Un dictionnaire qui accueille tout et n’importe quoi n’est pas un bon dictionnaire ; celui qui fait preuve de purisme et exclut toutes les nouveautés non plus. Un bon dictionnaire est un ouvrage qui guide ses usagers vers un emploi conscient de la langue dans toutes ses implications linguistiques (registre, etc.) et sociales. Mais comment distinguer le bon grain de l’ivraie ? À mon avis, les critères pourraient être (ce sont les miens) les suivants :
1. Les mots qui existent déjà depuis longtemps et qui s’emploient dans un sens différent des sens présents dans le dictionnaire ne devraient être condamnés que s’ils sont réellement superflus ; dans le cas contraire, lorsqu’ils permettent à la langue de s’enrichir de possibilités d’expression, ils devraient être considérés comme féconds (voir signalement, dans le sens de « action de signaler ou chose signalée »).
2. Lorsqu’un mot entre dans l’usage, qu’il est bien formé (c’est-à-dire en harmonie avec la morphologie du français) et qu’il peut remplacer un xénisme inutile, il devrait être préféré à celui-ci (voir hameçonnage au lieu de phishing).
3. Si un mot étranger sans équivalent français devient d’usage courant, et s’il n’est pas trop en contraste avec la phonétique de la langue, il peut être accepté (c’est le cas de week-end, par exemple).
Mais j’aimerais insister sur un point : l’extension sémantique par métaphore, par métonymie, par tout ce qui fait fonctionner l’esprit humain. Quelques-uns d’entre vous condamnent le mot problème employé dans un sens autre que celui qu’on lui connaît en mathématiques, par exemple. Là, je trouve que cela n’est pas justifié : en latin déjà on l’utilisait dans le sens plus large d’« énigme, question » ; le glissement sémantique est naturel et il ne me paraît pas critiquable (il suffirait que l’Académie l’insérât dans son dictionnaire pour que tout le monde l’acceptât).
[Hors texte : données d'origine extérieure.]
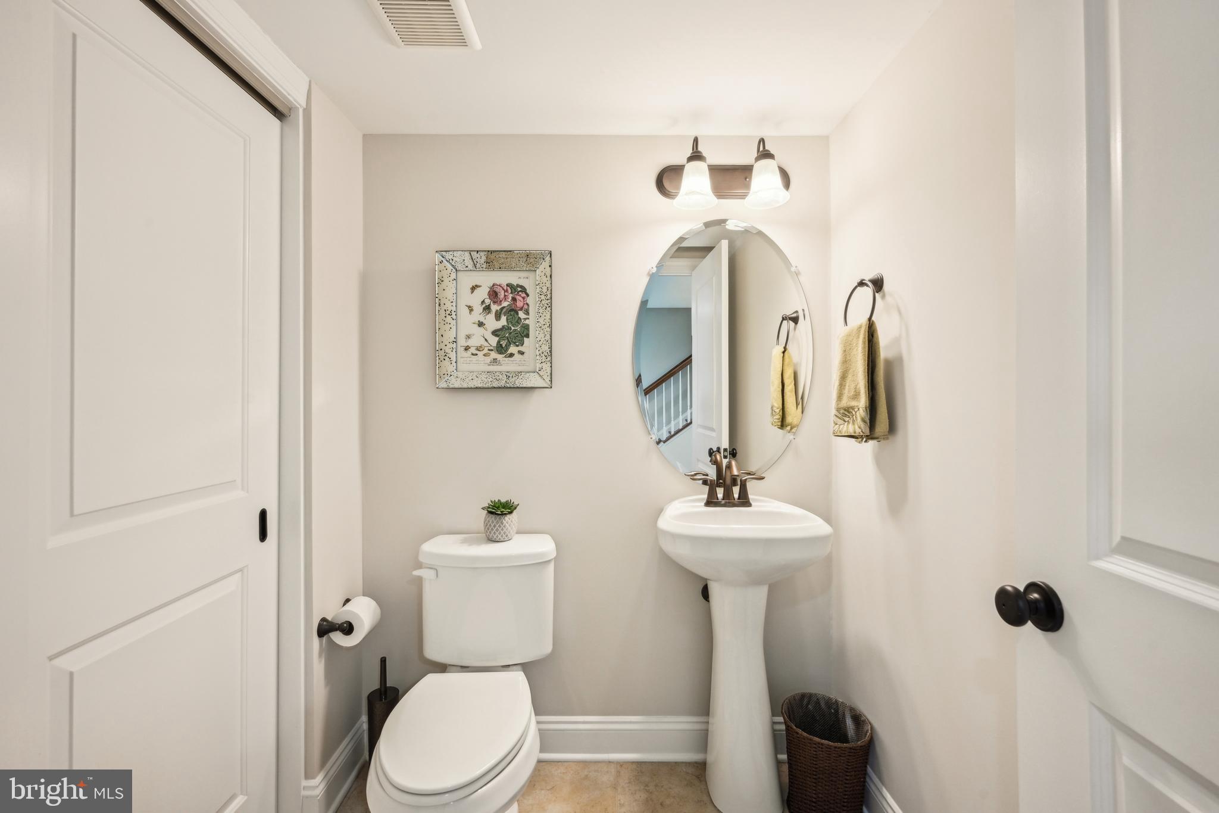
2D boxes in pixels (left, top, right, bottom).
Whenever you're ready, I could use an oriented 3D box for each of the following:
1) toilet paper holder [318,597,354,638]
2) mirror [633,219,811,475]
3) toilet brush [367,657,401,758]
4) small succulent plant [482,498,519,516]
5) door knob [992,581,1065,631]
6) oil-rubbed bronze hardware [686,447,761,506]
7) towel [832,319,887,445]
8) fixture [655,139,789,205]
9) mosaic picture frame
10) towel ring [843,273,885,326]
[{"bbox_3d":[-0.794,0.635,1.645,0.076,0.058,0.203,0,1,0],"label":"toilet paper holder"},{"bbox_3d":[0.384,-0.178,1.827,0.608,0.905,0.016,0,1,0],"label":"mirror"},{"bbox_3d":[-0.725,1.003,1.740,0.100,0.405,0.100,0,1,0],"label":"toilet brush"},{"bbox_3d":[-0.347,0.318,1.715,0.115,0.053,0.112,0,1,0],"label":"small succulent plant"},{"bbox_3d":[0.565,0.275,0.742,0.058,0.070,0.070,0,1,5],"label":"door knob"},{"bbox_3d":[0.386,0.245,1.712,0.246,0.158,0.168,0,1,0],"label":"oil-rubbed bronze hardware"},{"bbox_3d":[0.693,-0.070,1.497,0.080,0.330,0.195,0,1,0],"label":"towel"},{"bbox_3d":[0.384,-0.757,1.732,0.452,0.237,0.190,0,1,0],"label":"fixture"},{"bbox_3d":[-0.381,-0.287,1.810,0.385,0.457,0.045,0,1,0],"label":"mosaic picture frame"},{"bbox_3d":[0.720,-0.279,1.497,0.068,0.180,0.170,0,1,0],"label":"towel ring"}]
En revanche, ce qui est sans aucun doute critiquable, c’est l’abus au sens d’usage continu, monotone, pauvre : dire « problème » tout le temps sans savoir utiliser d’autres termes.
J’ai l’impression que je m’égare… Ainsi, je préfère m’arrêter là, certain que vous contribuerez à l’approfondissement de cette réflexion, en vous citant un court extrait de Giacomo Leopardi, l’un des plus grands penseurs modernes (et poète sublime !) [dans ma traduction improvisée, ma foi...]. Il se réfère à la langue italienne, mais le discours vaut pour toutes les langues.
Pour bien comprendre les paroles de Leopardi, il faut savoir que c’était un innovateur (de goût classique mais ouvert aux possibilités de la langue), que les puristes de la Crusca, qui restaient fidèles principalement à la langue du XIVème siècle (celle de Pétrarque et de Boccace surtout), critiquaient… Aujourd’hui, c’est un monument de la littérature et c’est lui que l’on cite comme modèle de bon usage de la langue !La langue italienne a une infinité de mots mais surtout d’expressions que personne n’a encore employés. Elle se reproduit de façon illimitée en ses parties. Elle est comme toute recouverte de bourgeons, et par sa propre nature, elle est prête à produire de nouvelles manières de dire. Tous les classiques ou bons écrivains ont continuellement créé de nouvelles expressions. Le dictionnaire n’en contient qu’une part infime : et en vérité le langage d’un seul d’eux… constituerait en soi un dictionnaire. C’est pourquoi un dictionnaire qui comprendrait toutes les manières de dire… employées par les classiques italiens, … serait impossible. D’autant plus un dictionnaire qui comprendrait tous les autres mots ou expressions également bons qui ont été utilisés, ou que l’on peut utiliser à l’infini !... Déduisez de cela l’ignorance de ceux qui condamnent ce qu’ils ne trouvent pas dans le Dictionnaire.